Dataset entries:
————————

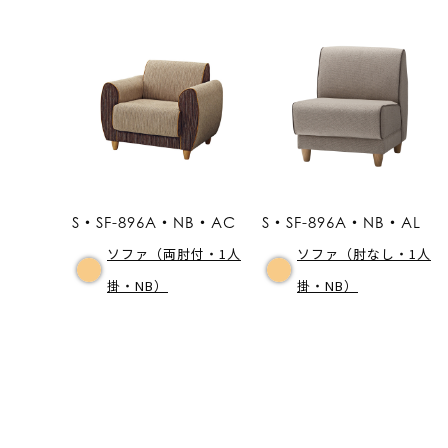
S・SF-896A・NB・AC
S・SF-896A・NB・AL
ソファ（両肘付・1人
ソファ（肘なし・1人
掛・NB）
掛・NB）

————————

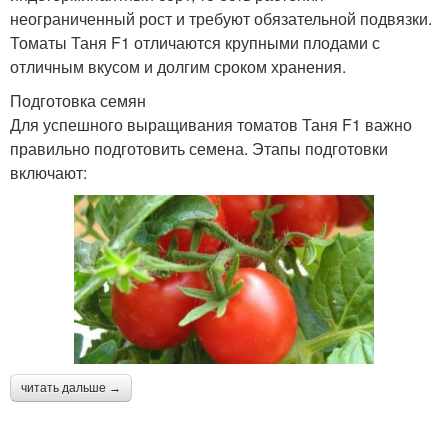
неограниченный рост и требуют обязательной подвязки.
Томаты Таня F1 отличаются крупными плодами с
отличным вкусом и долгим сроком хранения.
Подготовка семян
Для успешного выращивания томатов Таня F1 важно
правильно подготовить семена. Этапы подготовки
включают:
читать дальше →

————————

• [EXERCISE AIM]
Reproduce the listing text word for word, from the line containing "неограниченный рост и" through the line containing "читать дальше →", including both of those lines.

• [PROBLEM SOLUTION]
неограниченный рост и требуют обязательной подвязки.
Томаты Таня F1 отличаются крупными плодами с
отличным вкусом и долгим сроком хранения.
Подготовка семян
Для успешного выращивания томатов Таня F1 важно
правильно подготовить семена. Этапы подготовки
включают:
читать дальше →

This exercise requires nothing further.